After remanding the case twice, on July 18, 2018, the Federal Circuit ended—at least for now—nearly three decades of litigation over World War II-era contracts for production of high-octane aviation gasoline when it affirmed the U.S. Court of Federal Claims’ decision awarding $99.5M to four oil companies - Shell Oil Co., Union Oil Co., Atlantic Richfield Co. and Texaco Inc. A copy of the case is available here.
The origin of the case goes back to 1942-43 when the government contracted with the four oil companies for the production of 100-octane aviation gasoline (or “avgas”), which the court noted was “the most critically needed refinery product during World War II.” The fuel production generated large amounts of hazardous waste—primarily acid sludge—being dumped at the McColl property in Fullerton, California, which subsequently became Superfund site.
In 1991, the federal government and the state of California sued the four oil companies under the Comprehensive Environmental Response, Compensation and Liability Act (“CERCLA”) for costs of cleaning up the acid sludge caused by the avgas production. The four oil companies filed counterclaims against the federal government ultimately resulting in a decision in 2002 by the 9th Circuit that the government was only responsible for about 5.5% of the waste remediated at the McColl site.
The four oil companies subsequently sued the United States in the U.S. Court of Federal Claims for reimbursement of their CERCLA costs under the contractual theory that the avgas contracts obligated the government to pay “any” charges related to gasoline production. After two appeals to the Federal Circuit to determine that the government was contractually liable to reimburse the oil companies, in January 2017, the Court of Federal Claims awarded $99.5M in damages, which included approximately $31M in interest.

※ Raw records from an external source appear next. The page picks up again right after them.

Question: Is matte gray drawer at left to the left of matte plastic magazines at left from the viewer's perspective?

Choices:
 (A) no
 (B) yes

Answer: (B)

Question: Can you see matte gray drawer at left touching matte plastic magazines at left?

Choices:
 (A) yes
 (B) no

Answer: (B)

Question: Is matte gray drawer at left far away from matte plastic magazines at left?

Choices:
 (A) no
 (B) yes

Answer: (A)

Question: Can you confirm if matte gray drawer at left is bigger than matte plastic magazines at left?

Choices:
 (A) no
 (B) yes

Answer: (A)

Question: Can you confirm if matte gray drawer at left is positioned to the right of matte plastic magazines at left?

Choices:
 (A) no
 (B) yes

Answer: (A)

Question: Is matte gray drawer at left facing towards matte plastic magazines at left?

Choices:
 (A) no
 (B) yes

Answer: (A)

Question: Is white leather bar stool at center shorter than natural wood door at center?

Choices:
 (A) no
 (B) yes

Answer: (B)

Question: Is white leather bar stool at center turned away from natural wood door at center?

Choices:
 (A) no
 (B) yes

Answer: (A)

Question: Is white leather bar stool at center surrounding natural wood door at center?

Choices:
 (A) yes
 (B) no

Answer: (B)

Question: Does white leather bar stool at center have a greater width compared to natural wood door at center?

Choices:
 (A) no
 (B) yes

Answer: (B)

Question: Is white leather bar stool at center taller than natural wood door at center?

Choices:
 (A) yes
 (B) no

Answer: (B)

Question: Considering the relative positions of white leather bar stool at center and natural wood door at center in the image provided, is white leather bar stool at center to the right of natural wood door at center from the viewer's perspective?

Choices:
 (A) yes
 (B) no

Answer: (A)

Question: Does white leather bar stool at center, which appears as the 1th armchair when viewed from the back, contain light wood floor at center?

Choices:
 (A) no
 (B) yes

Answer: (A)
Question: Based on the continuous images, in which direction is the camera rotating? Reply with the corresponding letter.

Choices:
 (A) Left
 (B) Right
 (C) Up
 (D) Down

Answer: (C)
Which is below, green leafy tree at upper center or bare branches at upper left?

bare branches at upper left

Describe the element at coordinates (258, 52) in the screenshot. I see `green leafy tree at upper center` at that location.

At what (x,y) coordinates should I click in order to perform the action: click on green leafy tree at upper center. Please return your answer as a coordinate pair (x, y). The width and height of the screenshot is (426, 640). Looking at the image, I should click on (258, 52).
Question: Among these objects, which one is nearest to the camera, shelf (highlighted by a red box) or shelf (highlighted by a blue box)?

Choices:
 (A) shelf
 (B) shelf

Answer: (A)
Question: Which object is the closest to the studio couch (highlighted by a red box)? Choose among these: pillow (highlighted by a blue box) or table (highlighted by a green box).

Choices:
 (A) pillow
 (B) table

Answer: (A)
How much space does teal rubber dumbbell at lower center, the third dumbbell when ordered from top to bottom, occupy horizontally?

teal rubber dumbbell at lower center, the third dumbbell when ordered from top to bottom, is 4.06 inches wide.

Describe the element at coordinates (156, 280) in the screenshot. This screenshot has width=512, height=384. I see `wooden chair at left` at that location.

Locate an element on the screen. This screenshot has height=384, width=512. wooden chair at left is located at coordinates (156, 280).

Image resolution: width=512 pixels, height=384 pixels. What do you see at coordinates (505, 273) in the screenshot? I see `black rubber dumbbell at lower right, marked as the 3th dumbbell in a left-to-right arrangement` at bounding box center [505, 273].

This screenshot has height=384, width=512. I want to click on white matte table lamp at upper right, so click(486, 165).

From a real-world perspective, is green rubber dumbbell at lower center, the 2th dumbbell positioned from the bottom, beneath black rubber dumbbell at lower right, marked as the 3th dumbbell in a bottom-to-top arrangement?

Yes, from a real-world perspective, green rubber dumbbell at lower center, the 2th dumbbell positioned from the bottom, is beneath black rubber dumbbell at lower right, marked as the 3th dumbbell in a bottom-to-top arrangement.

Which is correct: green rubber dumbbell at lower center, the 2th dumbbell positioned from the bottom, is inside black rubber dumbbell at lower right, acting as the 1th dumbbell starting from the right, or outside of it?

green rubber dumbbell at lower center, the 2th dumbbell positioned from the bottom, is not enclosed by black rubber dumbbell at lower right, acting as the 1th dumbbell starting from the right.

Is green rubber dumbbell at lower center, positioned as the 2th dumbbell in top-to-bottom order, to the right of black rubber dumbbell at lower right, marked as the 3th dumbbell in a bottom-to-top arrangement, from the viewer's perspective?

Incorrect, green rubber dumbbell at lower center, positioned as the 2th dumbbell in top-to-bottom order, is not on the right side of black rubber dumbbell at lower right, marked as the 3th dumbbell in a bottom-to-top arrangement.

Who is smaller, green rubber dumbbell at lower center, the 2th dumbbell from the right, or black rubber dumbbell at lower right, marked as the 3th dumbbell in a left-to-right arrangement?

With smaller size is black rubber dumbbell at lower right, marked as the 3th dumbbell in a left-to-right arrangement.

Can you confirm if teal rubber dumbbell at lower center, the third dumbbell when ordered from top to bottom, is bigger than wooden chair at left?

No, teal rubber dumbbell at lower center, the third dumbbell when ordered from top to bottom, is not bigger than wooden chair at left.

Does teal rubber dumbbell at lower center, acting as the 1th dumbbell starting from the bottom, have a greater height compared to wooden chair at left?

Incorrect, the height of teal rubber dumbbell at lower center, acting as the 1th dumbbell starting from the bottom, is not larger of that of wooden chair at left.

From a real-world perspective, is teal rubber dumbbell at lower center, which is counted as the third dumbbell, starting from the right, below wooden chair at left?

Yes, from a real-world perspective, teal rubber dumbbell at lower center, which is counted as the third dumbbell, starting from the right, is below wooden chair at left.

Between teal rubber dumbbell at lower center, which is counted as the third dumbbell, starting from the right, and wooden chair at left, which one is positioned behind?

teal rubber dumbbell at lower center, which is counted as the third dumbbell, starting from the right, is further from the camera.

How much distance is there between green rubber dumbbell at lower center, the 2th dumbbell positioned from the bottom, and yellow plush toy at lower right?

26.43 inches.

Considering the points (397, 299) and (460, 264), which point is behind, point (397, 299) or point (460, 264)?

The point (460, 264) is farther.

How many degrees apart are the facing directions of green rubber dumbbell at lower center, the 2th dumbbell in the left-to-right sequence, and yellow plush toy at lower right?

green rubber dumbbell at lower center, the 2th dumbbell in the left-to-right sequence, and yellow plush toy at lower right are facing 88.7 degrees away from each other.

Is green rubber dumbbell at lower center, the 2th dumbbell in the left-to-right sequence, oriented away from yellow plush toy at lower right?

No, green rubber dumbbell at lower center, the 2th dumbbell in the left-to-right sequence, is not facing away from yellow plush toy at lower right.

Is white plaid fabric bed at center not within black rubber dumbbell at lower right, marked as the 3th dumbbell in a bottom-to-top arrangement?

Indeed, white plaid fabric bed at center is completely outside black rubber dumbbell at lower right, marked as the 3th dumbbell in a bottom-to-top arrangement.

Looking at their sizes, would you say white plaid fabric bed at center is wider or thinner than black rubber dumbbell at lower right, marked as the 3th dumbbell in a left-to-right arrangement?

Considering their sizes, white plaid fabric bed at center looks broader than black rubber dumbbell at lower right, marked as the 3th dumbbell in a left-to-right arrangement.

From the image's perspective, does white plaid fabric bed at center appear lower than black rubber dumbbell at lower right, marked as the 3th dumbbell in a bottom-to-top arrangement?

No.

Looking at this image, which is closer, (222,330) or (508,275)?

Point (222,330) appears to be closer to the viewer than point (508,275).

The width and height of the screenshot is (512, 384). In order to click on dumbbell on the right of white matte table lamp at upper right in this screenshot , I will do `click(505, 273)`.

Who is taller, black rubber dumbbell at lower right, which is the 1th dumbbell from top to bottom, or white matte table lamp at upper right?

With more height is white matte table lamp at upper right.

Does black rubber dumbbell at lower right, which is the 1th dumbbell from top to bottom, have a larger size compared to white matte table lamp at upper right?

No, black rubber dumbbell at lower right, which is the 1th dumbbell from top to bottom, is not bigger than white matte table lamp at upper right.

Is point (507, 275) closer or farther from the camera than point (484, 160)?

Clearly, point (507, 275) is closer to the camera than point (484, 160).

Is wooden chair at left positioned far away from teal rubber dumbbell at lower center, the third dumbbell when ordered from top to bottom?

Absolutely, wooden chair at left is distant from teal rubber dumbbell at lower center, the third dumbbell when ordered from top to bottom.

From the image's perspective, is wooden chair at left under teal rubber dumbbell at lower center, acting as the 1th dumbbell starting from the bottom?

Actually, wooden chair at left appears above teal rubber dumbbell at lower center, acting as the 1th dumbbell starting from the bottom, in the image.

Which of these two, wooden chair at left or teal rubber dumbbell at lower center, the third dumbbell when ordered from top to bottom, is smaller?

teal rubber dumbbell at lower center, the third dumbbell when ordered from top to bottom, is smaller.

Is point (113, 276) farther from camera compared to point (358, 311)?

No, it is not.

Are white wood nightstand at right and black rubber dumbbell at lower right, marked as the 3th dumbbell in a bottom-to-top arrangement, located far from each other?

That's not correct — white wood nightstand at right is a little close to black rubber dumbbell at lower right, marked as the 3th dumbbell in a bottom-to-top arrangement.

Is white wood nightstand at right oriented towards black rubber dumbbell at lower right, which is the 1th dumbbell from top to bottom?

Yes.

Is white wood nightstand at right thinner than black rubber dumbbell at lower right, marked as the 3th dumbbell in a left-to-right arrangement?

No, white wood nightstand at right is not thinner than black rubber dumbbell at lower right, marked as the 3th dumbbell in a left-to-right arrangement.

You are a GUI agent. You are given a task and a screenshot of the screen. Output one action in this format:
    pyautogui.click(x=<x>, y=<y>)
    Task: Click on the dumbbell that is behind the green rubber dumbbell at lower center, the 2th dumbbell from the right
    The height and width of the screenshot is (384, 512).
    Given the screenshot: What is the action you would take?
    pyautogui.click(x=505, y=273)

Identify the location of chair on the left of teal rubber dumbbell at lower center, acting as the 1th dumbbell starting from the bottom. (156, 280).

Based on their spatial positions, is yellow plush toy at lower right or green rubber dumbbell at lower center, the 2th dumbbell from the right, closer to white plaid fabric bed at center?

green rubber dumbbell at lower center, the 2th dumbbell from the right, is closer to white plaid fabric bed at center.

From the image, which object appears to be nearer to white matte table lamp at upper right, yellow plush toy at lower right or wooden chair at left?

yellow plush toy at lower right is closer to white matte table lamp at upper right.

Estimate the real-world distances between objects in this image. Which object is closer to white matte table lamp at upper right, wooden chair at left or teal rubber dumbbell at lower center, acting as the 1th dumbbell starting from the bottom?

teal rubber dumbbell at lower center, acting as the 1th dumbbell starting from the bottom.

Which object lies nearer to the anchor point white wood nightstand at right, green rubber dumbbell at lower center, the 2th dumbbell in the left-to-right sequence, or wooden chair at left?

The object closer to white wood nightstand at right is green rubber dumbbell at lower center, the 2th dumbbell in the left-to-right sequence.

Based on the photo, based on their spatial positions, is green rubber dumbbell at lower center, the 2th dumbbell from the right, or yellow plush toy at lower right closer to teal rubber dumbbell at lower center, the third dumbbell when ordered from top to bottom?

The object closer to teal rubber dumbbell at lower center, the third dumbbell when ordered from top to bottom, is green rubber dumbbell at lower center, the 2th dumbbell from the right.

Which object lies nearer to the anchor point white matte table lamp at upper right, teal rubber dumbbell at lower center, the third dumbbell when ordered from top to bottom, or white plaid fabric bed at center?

On the third appeal, the government challenged the Court of Federal Claims’ damages award, primarily on the basis that the trial court failed to distinguish between contractual avgas waste and pre-contractual activities, and therefore failed to properly allocate between recoverable and non-recoverable costs. The Federal Circuit panel reviewed the findings of the Court of Federal Claims and held that it had properly determined the amount of hazardous waste that can be attributed to the avgas contracts. The Federal Circuit also rejected procedural arguments advanced by the government and affirmed the Court of Federal Claims award.